IF you have to cheat use these : some veggies, edamame, cheese, olives, nuts (I remember you are a vegetarian. Are you vegan, pescatarian, ovo/lacto?) Look for things low carb/ higher fat and with protein if possible. DO NOT do a cheese dip, it is often a mix of things with carbs (spinach dip is one of those mistakes). Avoid lettuce wraps there are added carbs in the sauce and veggies and, high sodium. If you do eat chicken or fish: ONLY eat buffalo wings if you ask how they are made (some places pre flour the wings before cooking and others add butter and sugar or honey to the hot sauce) You need them to be prepared flourless, unbreaded and no added sugars... the butter is a problem too but, less so. Shrimp is fine but no cocktail sauce.. just lemon juice.
If I told you don't have the alcohol would you? Would you be able to, given the events already planned? I wouldn't if it were me and if I had that much effort put into it already.
My advice is not on protocol in this case. It is to help you manage the events and be realistic. You are going to go. You are going to be pressured to have fun by your friends/family. You have been planning for sometime to enjoy a significant birthday with special people. It was in motion before you began the plan. You have an opportunity to learn how to enjoy yourself and manage a new lifestyle. It is a little early in the program but, not a first and it won't be your undoing (not for long).
Plan on having portion control.
Plan now, tell everyone NOW, you are drinking less. You want to share with them but, want to be able to get back on track too. Letting them know you are committed and then getting their support will be helpful.
PACE yourself. Don't drink to the point you need to eat. Enjoy the people and not the food or alcohol the most.
TAKE YOUR SEA SALT. I got some little prescription med ziploc bags at the cvs or walgreens. I put salt in there, zip it up and it fits in even the smallest places. I then have my salt while I am out. Make sure you use it instead of table salt. And avoid salty food items to reduce sodium retention.
Prepare what packets you are going to take.
Check out where you are going to be eating (if you know) and plan ahead what to eat.
The alcohol will effect you some but, truthfully, it is the least of your worries.

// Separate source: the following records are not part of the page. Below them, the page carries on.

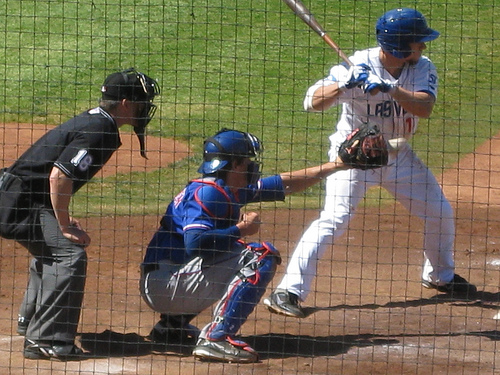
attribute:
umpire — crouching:
[3, 53, 159, 374]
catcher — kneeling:
[169, 101, 283, 345]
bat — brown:
[275, 0, 386, 103]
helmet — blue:
[379, 5, 441, 69]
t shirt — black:
[34, 112, 105, 188]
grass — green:
[2, 4, 62, 55]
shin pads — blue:
[240, 285, 252, 326]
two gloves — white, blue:
[333, 60, 396, 97]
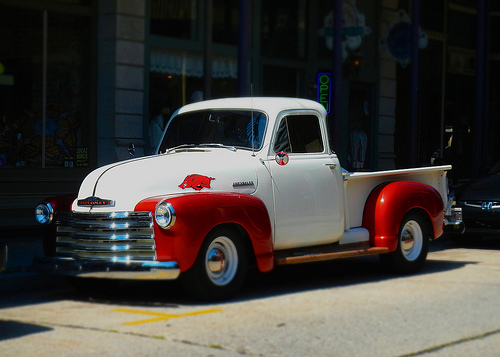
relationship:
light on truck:
[155, 200, 176, 229] [34, 95, 453, 295]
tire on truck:
[192, 216, 257, 296] [34, 95, 453, 295]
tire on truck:
[392, 206, 432, 267] [34, 95, 453, 295]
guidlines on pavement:
[97, 290, 227, 338] [0, 233, 500, 357]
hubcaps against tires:
[211, 240, 233, 281] [187, 271, 216, 294]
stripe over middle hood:
[88, 154, 111, 203] [71, 145, 171, 205]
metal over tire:
[361, 186, 444, 237] [377, 207, 434, 275]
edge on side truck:
[337, 156, 457, 177] [283, 128, 460, 247]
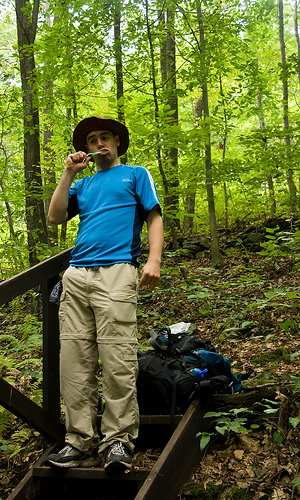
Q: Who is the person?
A: Boy.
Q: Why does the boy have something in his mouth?
A: Brushing teeth.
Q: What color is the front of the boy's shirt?
A: Blue.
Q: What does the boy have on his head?
A: Hat.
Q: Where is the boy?
A: Woods.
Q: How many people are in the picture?
A: 1.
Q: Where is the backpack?
A: Behind boy.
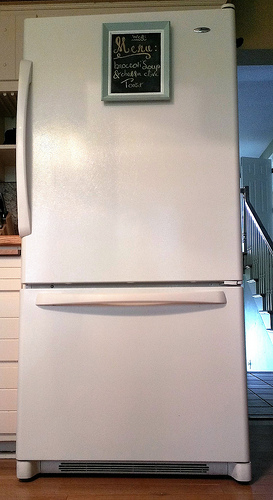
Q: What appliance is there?
A: Refrigerator.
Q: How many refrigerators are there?
A: One.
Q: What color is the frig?
A: White.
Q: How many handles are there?
A: Two.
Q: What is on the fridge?
A: Chalkboard.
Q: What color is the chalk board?
A: Black.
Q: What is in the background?
A: Stairs.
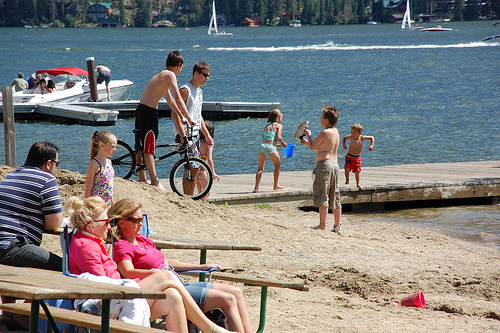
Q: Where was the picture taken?
A: On the beach.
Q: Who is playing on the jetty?
A: A boy and a girl.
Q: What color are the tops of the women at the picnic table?
A: Pink.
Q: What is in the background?
A: 2 sailboats.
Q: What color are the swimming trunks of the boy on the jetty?
A: Red.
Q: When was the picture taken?
A: In Summer.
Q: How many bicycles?
A: 1.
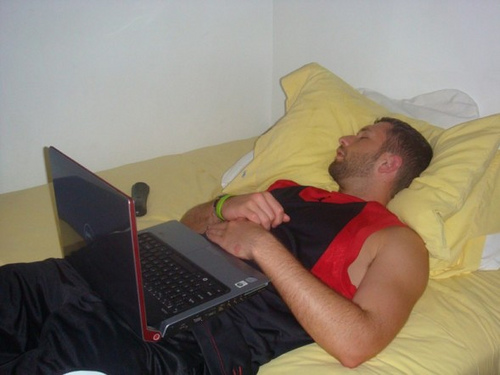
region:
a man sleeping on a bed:
[3, 116, 433, 373]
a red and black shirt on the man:
[176, 179, 409, 374]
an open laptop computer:
[49, 145, 271, 342]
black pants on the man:
[0, 254, 210, 373]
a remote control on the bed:
[131, 181, 151, 215]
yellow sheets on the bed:
[1, 110, 496, 372]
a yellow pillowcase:
[223, 62, 498, 275]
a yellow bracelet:
[214, 194, 235, 221]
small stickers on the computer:
[236, 274, 257, 290]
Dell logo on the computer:
[81, 223, 93, 247]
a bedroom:
[8, 38, 488, 373]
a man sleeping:
[11, 97, 498, 373]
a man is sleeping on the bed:
[13, 98, 493, 373]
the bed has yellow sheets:
[14, 74, 499, 371]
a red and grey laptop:
[44, 117, 271, 334]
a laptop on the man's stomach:
[31, 112, 441, 364]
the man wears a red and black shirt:
[206, 108, 461, 349]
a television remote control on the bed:
[119, 162, 191, 231]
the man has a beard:
[28, 77, 498, 351]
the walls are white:
[30, 7, 496, 209]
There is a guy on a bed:
[48, 77, 481, 367]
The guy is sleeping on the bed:
[54, 83, 463, 370]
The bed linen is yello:
[61, 61, 468, 371]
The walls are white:
[25, 9, 474, 364]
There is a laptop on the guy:
[75, 119, 441, 371]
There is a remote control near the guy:
[35, 119, 444, 371]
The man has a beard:
[99, 121, 478, 360]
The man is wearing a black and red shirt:
[103, 117, 455, 373]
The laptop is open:
[13, 50, 310, 356]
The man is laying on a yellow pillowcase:
[149, 79, 455, 307]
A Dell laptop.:
[44, 150, 276, 333]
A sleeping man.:
[308, 124, 453, 190]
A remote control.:
[126, 172, 152, 217]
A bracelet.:
[213, 188, 234, 221]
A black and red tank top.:
[269, 170, 446, 332]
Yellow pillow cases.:
[292, 62, 498, 248]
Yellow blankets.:
[2, 184, 458, 372]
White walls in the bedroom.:
[32, 4, 479, 112]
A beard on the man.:
[336, 144, 373, 181]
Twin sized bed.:
[10, 64, 463, 371]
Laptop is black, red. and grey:
[41, 144, 270, 347]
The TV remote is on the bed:
[127, 180, 150, 221]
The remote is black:
[128, 181, 148, 217]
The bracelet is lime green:
[212, 188, 244, 226]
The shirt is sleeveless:
[188, 180, 405, 371]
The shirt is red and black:
[183, 178, 408, 373]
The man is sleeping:
[1, 118, 430, 373]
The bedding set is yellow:
[1, 64, 496, 373]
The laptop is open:
[46, 143, 269, 343]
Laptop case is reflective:
[51, 142, 144, 347]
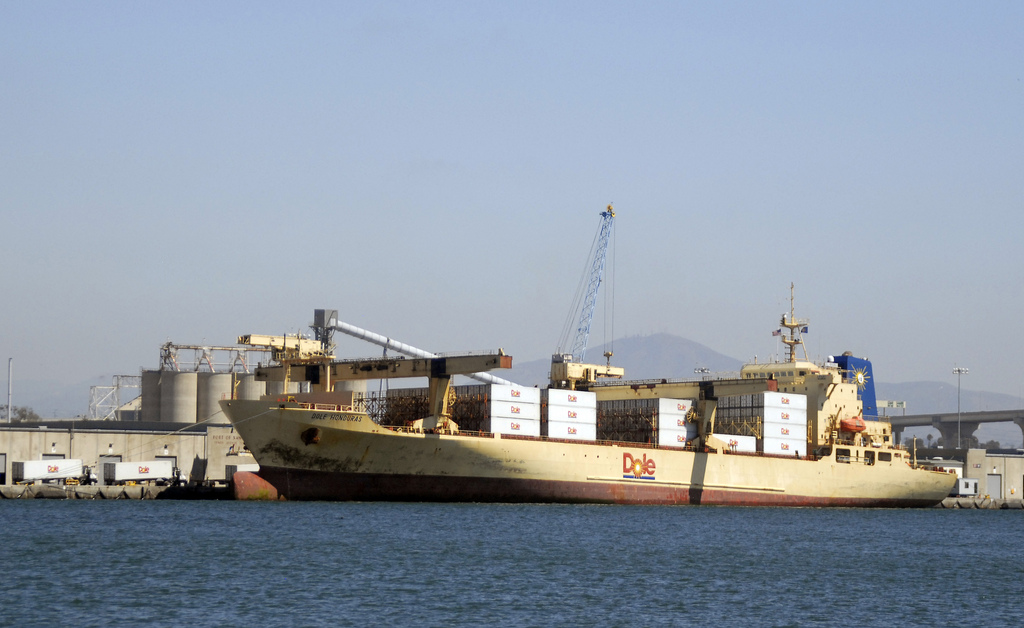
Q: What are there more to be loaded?
A: Trailers.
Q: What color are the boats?
A: Red and white.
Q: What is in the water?
A: A boat.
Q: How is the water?
A: Calm.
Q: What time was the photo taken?
A: Daytime.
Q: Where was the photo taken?
A: Near a large port.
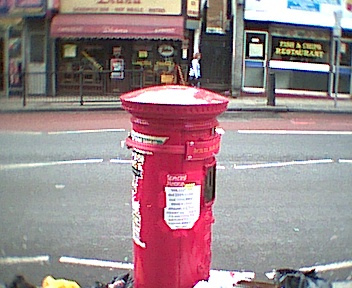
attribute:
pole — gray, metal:
[331, 26, 340, 110]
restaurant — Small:
[244, 32, 272, 66]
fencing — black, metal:
[6, 66, 164, 117]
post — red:
[105, 76, 220, 220]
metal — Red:
[126, 66, 230, 226]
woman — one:
[187, 50, 200, 84]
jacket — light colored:
[188, 59, 199, 75]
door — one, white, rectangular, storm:
[24, 31, 58, 95]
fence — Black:
[2, 64, 148, 110]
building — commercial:
[49, 0, 187, 99]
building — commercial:
[231, 0, 350, 100]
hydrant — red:
[117, 82, 229, 286]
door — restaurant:
[244, 27, 270, 90]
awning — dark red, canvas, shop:
[50, 16, 185, 39]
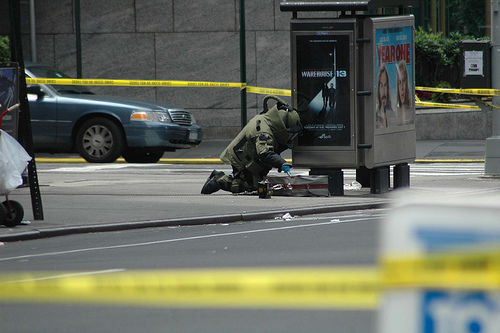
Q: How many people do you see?
A: 1.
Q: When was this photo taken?
A: During daylight.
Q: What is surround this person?
A: Yellow tape.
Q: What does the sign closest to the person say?
A: Warehouse 13.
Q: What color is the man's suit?
A: Green.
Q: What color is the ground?
A: Gray.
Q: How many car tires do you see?
A: 2.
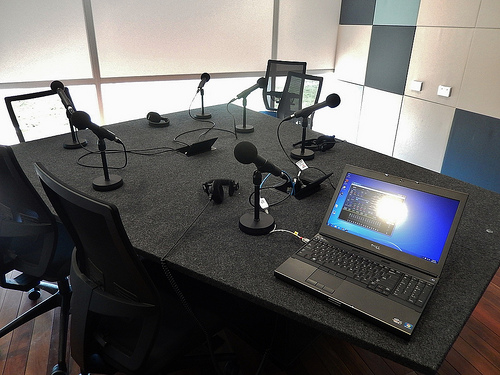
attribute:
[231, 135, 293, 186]
microphone —  black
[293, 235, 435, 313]
keyboard — black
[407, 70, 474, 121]
switch — a light switch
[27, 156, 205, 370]
chair — black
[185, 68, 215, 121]
microphone — black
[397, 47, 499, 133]
wall — in boxes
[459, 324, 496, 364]
floor —  wooden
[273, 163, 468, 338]
laptop —   open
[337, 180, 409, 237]
document —  open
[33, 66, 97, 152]
microphone — black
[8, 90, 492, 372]
table —  dark grey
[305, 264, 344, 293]
pad — black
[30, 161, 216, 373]
chair —  black, black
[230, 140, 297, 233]
microphone — black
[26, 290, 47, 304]
wheel —  chair's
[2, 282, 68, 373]
floor —  wooden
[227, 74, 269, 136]
microphone — black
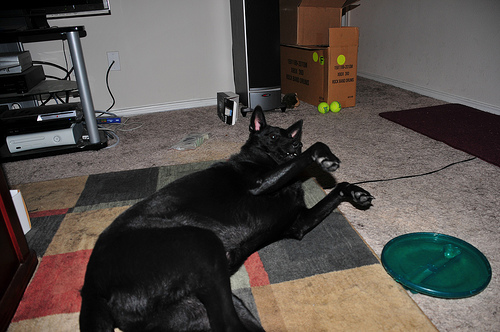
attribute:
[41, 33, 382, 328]
room — untidy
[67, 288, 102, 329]
tail — black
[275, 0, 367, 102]
boxes — cardboard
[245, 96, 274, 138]
ear — black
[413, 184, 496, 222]
carpeting — beige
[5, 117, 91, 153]
game — white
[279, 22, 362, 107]
box — cardboard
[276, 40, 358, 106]
box — cardboard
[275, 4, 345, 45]
box — cardboard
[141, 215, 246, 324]
back leg — black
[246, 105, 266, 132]
ear — black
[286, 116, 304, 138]
ear — black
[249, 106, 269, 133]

It is a bigger problem because of what it leads to so, control it and prepare for the other pieces. Doing so you should be able to enjoy the trip and get back on track with the least impact and most quickly.
SIDE NOTE: Stay with vodka or any of the hard liquors that have zero carbs... If you need wine go for a dry white or red. learn the general carb counts of these things before you go as it will help you make up your mind and stay on track.